:: TEXT ::

Warum etwas Teil der Popkultur wird, ist im Nachhinein oft
gar nicht so leicht zu erklären. Wenn man sich heute etwa fragt, was genau an
der ersten Staffel von True Detective
so außergewöhnlich war, fallen einem zunächst die üblichen Schlagworte ein: die
Sumpflandschaften von Louisiana, ein Ritualmord, ein philosophischer Cop und
sein Redneck-Partner (Matthew McConaughey und Woody Harrelson). Schaut man sich
dann aber ein paar Szenen an, spürt man ihn sofort wieder, den leisen
Horror, den erstaunlichen Sog, den diese Geschichte ausgelöst hat.
Vor fast genau fünf Jahren, am 12. Januar 2014,
strahlte HBO die Erzählung des Kriminalautors Nic Pizzolatto aus und über Nacht
schien die Fernsehwelt in eine Zeit vor und nach True Detective eingeteilt worden zu sein. Der Fall, den die beiden
Polizisten Rust (McConaughey) und Hart (Harrelson) zu lösen hatten, war nicht
besonders außergewöhnlich innerhalb des Genres. Aber Pizzolatto verknüpfte ihn
geschickt mit Symbolen aus dem Theaterstück The
Yellow King von Robert W. Chambers, einem wegbereitenden amerikanischen
Horrorschriftsteller. Und der Regisseur Cary Joji Fukunaga schuf aus den
Sümpfen und kaputten Kleinstädten im Süden Louisianas ein Panoptikum zwischen
Gothic und Grusel, wie man es vorher in einem Kriminalfilm noch nicht gesehen
hatte. Auch Pizzolattos Erzählweise war ungewöhnlich: Sie erfolgte auf drei Zeitebenen, 1995, 2002 und 2012, und erlaubte, die Dinge aus dem Damals und Heute zu beleuchten. So ließ sich zeigen, was ein ungelöster Fall denen antut, die verpflichtet waren, ihn aufzuklären.
Rauchend und philosophierend fuhren die True Detectives an knorrigen, mit Voodoozauber behangenen Eichen vorüber. Das war ein weiteres Distinktionsmerkmal der Serie: Mit Detective Rust (McConaughey) etablierte sie einen intellektuellen
Charakter, der in seinen Dialogzeilen das aussprach, was die Bilder andeuteten – dass die Natur nur scheinbar vom Menschen beherrscht wird und auch der Mensch
sich nur scheinbar an Gesetz und Moral gebunden fühlt.
Wieder ein Jahr später, unter dem Druck des Erfolgs und den
Erwartungen der Zuschauer, legte Pizzolatto eine zweite Staffel nach. Sie spielte
im L.A. der Gegenwart und verzichtete auf all das, was die Fans an der Serie geliebt
hatten: die Landschaftsaufnahmen, die Buddy-Cop-Erzählung (diesmal war es ein
Dreierteam mit einer Polizistin), die philosophischen Exkurse und Fukunagas Bilder.

:: AUFGABE 1 ::
Warum erzählte Pizzolatto laut dem Text die Geschichte der ersten Staffel auf drei Zeitebenen? Antworte in ein bis drei Sätzen.

:: VORLIEGENDE EINTRÄGE ::
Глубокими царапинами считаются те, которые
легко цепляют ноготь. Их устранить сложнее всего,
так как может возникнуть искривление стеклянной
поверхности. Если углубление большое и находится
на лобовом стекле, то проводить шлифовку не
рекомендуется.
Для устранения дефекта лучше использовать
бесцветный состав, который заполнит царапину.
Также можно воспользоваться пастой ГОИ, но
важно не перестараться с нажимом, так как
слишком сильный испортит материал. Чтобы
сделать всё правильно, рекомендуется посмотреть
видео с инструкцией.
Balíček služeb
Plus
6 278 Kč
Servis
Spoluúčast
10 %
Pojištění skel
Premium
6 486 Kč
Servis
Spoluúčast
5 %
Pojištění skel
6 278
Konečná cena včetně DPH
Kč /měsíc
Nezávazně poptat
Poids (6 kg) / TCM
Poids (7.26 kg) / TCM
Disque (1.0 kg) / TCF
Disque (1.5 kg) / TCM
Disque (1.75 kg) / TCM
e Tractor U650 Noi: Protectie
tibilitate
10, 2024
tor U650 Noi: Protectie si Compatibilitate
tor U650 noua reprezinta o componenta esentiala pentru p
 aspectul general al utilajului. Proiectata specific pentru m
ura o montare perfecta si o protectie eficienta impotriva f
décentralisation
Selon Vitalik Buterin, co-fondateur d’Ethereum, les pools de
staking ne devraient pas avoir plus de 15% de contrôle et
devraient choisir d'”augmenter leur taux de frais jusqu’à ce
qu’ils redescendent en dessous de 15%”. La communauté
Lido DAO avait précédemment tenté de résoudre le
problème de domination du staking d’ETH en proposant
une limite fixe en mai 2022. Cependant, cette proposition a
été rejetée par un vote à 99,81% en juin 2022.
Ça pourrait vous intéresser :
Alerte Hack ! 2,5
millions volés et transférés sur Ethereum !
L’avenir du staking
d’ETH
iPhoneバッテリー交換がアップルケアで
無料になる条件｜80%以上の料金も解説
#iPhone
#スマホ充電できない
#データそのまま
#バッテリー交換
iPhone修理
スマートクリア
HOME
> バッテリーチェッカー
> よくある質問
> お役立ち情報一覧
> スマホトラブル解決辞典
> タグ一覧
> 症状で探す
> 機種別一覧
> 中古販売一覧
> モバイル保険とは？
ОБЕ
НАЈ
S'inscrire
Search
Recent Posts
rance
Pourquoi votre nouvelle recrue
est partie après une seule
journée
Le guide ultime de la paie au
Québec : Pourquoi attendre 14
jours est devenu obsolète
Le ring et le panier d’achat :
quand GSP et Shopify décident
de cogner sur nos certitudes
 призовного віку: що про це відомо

:: AUFGABE 2 ::
Finde in den Einträgen jede Zeile, die das Wort „staking“ enthält, und gib sie wieder. Groß- und Kleinschreibung müssen übereinstimmen.

:: LÖSUNG 1 ::
Die drei Zeitebenen 1995, 2002 und 2012 erlaubten es, die Dinge aus dem Damals und dem Heute zu beleuchten. So ließ sich zeigen, was ein ungelöster Fall denen antut, die verpflichtet waren, ihn aufzuklären.

:: LÖSUNG 2 ::
staking ne devraient pas avoir plus de 15% de contrôle et
problème de domination du staking d’ETH en proposant
L’avenir du staking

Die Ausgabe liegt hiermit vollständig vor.